Y las puertas de ese circo se abren del todo si se tiene en cuenta que de lo que hoy más se hablará no es de aquel, sino de otro cálculo, el de los oscars a los dos intérpretes protagonistas negros, Denzel Washington y Halle Berry. Es un cálculo con más carnaza de primera plana que el primero y que además sirve de pantalla encubridora de la inanidad de los brochazos de Una mente maravillosa. Y sirve de coartada rompedora para lo que el encumbramiento de Ron Howard tiene de paño y apaño caliente, es decir, de glorificación de lo superficial, lo rutinario, lo vacío y lo fácil.

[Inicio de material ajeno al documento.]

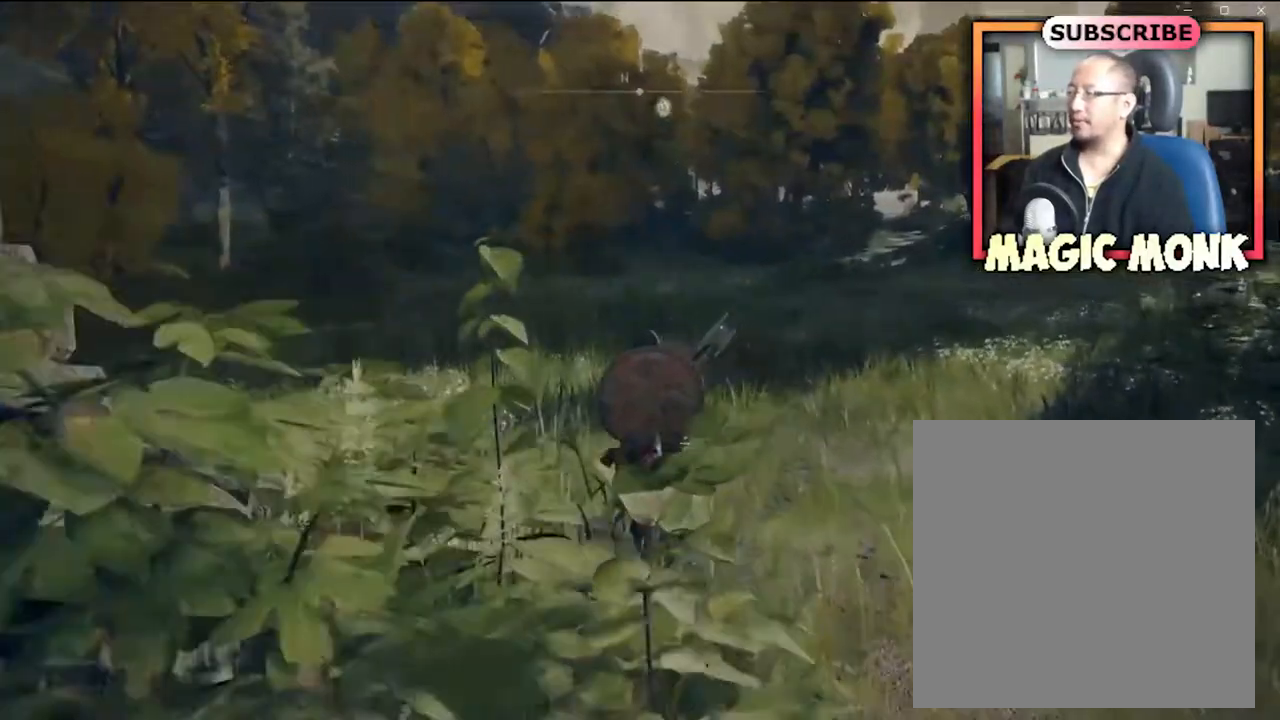
{"buttons": [], "left_stick": "up", "right_stick": "center", "events": []}
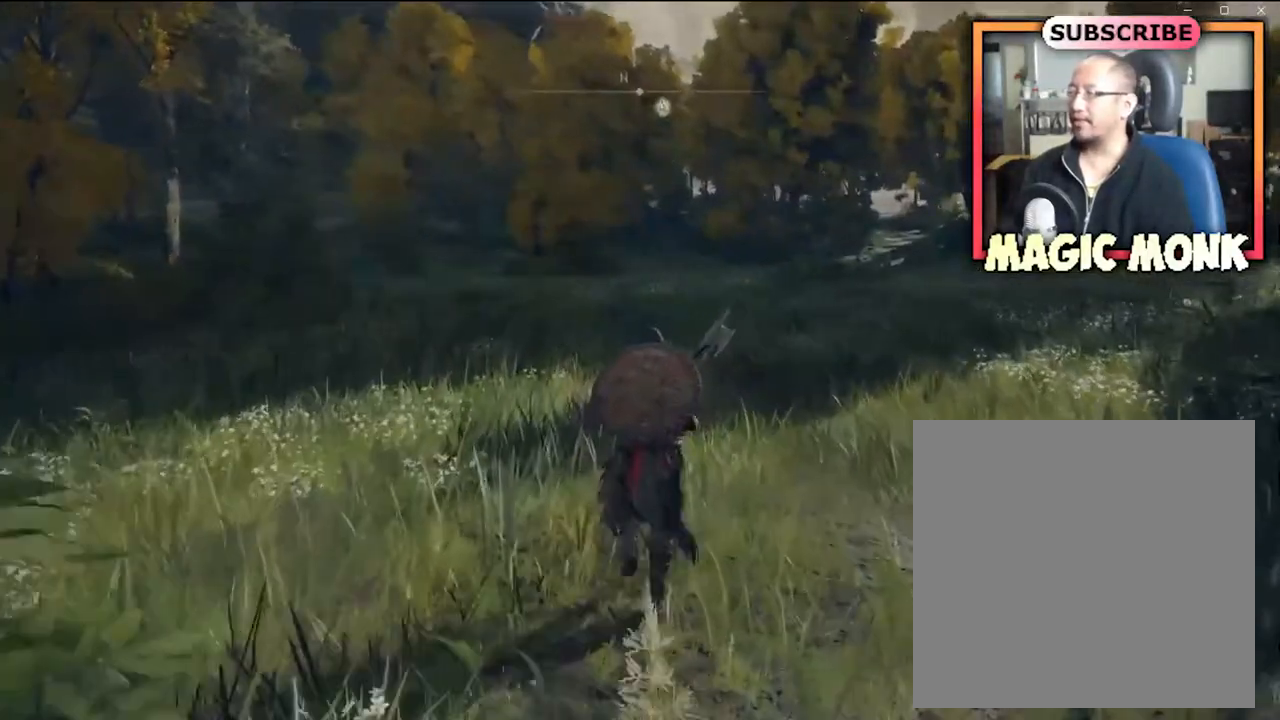
{"buttons": ["START"], "left_stick": "center", "right_stick": "center", "events": [[66, "left_stick", "center"], [367, "START", "down"]]}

Y si a esta suma se añade que en Una mente maravillosa se premió también como mejor actriz secundaria a la estupenda Jennifer Conelly, pero a costa de las portentosas Helen Mirren y Maggie Smith de Gosford Park -que es, con mucho, la mejor obra y tuvo que contentarse con el Oscar al guión original de Julian Fellowes-, el chanchullo comienza a oler a podrido o, peor aún, a incompetencia.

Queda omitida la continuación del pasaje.